Hotel Angleterre
Titolo originale
id.
Autore
Nico Orengo
Anno
2007
Editore
Einaudi

“Puskin si faceva distrarre, come sempre, continuamente, dalla vita.”

Nico Orengo questa volta si cimenta in un “giallo letterario”. Durante un suo viaggio nella Grande Madre Russia, in visita alla casa di Puskin, viene a conoscenza della scomparsa di una penna, regalo di Goethe a Puskin. Questo stuzzica la fantasia dello scrittore piemontese e inizia così la sua spasmodica ricerca del dono sparito, che attesterebbe una amicizia, una frequentazione, o forse solo una ammirazione del grande tedesco verso il grande russo. Ricerca di un appassionato bibliografo, che si perde tra volumi persi e ritrovati, tra richieste fatte ad amici letterati, giornalisti, docenti universitari. Ma questa indagine sembrerebbe solo un artificio letterario. Un motivo per dirci qualcosa di più su Puskin, un pretesto per raccontarci qualcosa sulla famiglia di origine di Orengo, i Tallevic, “russi di Sanremo”. Troviamo delle pagine gradevoli, ma si sa i racconti delle nonne davanti al camino sono quasi sempre un colpo riuscito, soprattutto se si possiede il dono della buona scrittura, e Orengo ce l’ha.
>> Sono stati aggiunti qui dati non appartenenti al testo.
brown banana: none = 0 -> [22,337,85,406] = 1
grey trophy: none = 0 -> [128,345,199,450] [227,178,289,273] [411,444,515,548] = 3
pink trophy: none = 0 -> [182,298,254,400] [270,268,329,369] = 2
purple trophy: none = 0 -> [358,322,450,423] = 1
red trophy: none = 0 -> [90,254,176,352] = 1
Però non basta. La storia della penna è debole, non regge, le pagine che si riferiscono alla soluzione di questo mistero sono piatte, senza mordente, insomma un grande sonno. Ma poi appare Puskin con il suo privato e ci salva dalla narcosi della lettura. Il libro prende corpo, si fa interessante, appare un po’ di sostanza insomma quando ci racconta parti della vita privata del poeta, che come si sa fu tutt’altro che noiosa.
Dalla descrizione di Natal’ja, moglie anaffettiva e frivola del poeta, ai balli, feste di corte, amori e innamoramenti fatui, passioni e un grande orgoglio e senso dell’onore che portarono il russo a morire in un duello, l’ultimo dei suoi ventisei. Le ultime ore della vita di Puskin, ferito mortalmente, vengono narrate attraverso la lettera che Zukovskij, amico fraterno del poeta, invia al padre. Si svela il lato più umano dela sua vita, le sue paure ma anche la sua risolutezza, la riappacificazione con lo zar, un nuovo affetto verso la moglie e tutto l’amore verso i figli. Siamo trasportati dall’emozione, anche noi lettori ci troviamo al suo capezzale, aspettando la fine, con lui. E poi la fatidica ora arriva così come arriva la fine del libro e non ci ricordiamo più come è cominciato, la penna un vago e lontanissimo ricordo.
Ci rimane Puskin, la sua vita, le sue opere, il tragico e toccante momento della sua fine, e allora capiamo perché lo abbiamo letto questo libro, perché ci ha parlato di lui, della sua vita eccitante, dei suo romanzi appassionanti, della sua lirica sublime. Vogliamo credere che anche Nico Orengo scrivendo questo romanzo abbia avuto questo fine, omaggiare un vero grande della letteratura.
[francesca bompadre]

 


Nico Orengo è nato a Torino, dove vive e lavora. Presso Einaudi ha pubblicato Ribes, Miramare, Le rose di Evita, L'allodola e il cinghiale, Figura gigante, La guerra del basilico, L'autunno della signora Waal, Dogana d'amore, Il salto dell'acciuga, L'ospite celeste, Gli spiccioli di Montale, La curva del Latte, L'intagliatore di noccioli di pesca, Di viole e liquirizia, Hotel Angleterre e Chi è di scena! (anche in versione inglese, Take the Stage!). Tra le sue raccolte di poesia, Cartoline di mare vecchie e nuove, Narcisi d'amore e Spiaggia, sdraio e solleone. Inoltre ha curato per «Einaudi Stile libero» il libro di Antonio Ricci Striscia la tivù e tradotto La morte malinconica del bambino ostrica e altre storie di Tim Burton.